## [YANG HARUS DIKERJAKAN]
Jawab pertanyaan berikut berdasarkan teks bacaan di bawah.
(a) Menurut teks, siapa saja yang pasti akan takut melakukan money politik jika konsep itu dilakukan?
(b) Menurut teks, apa yang tidak akan mampu dilakukan undang-undang sekarang terhadap money politik?
(c) Siapa yang menurut teks harus mampu mencari solusi dan jalan keluar dalam hal money politik?

## [TEKS BACAAN]
---+---

Jika konsep ini dilakukan in shaa Allah, mungkin akan mengurangi money politik, semua calon kepala desa dan tim sukses pasti akan takut untuk melakukan money politik, sebab undang-undang sekarang dengan tuntutan yang begitu berat jika dicermati undang-undang tersebut, tapi itu semua tidak akan mampu mengalahkan dan mencegah money politik. Maka dari itu petugas berwenang harus mampu mencari solusi dan jalan keluar dalam hal MONEY POLITIK, agar demokrasi yang laksanakan berjalan dengan Aman dari money politik, lancar dan bersih dari money politik.

---+---

Catatan dari sebuah koleksi:
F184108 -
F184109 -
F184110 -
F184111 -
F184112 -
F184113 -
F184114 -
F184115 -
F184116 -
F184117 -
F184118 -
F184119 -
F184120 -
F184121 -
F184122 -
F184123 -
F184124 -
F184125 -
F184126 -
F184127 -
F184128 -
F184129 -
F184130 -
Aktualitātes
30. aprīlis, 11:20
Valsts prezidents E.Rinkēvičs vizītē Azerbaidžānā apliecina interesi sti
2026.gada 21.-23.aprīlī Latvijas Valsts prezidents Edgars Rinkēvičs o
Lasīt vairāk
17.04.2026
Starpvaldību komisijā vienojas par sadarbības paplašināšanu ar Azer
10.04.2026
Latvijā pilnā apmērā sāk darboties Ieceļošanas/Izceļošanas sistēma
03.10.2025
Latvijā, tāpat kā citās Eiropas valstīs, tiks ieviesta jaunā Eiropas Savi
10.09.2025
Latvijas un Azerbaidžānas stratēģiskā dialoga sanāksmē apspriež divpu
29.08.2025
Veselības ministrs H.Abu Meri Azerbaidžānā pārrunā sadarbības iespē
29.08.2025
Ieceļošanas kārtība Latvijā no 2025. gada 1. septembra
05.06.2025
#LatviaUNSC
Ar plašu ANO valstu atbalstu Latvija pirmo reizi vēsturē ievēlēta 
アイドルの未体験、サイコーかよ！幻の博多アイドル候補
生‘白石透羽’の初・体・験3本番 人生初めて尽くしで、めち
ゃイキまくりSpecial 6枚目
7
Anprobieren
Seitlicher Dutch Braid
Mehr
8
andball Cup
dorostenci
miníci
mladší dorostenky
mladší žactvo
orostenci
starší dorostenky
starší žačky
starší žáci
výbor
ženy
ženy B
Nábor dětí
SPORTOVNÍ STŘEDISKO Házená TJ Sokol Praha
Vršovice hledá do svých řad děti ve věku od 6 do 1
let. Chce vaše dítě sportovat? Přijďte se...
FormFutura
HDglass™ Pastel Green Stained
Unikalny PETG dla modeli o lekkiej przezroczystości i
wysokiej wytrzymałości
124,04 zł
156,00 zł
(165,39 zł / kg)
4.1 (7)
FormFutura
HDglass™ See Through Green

---+---

## [JAWABAN TERTULIS]
(a) Semua calon kepala desa dan tim sukses.
(b) Mengalahkan dan mencegah money politik.
(c) Petugas berwenang.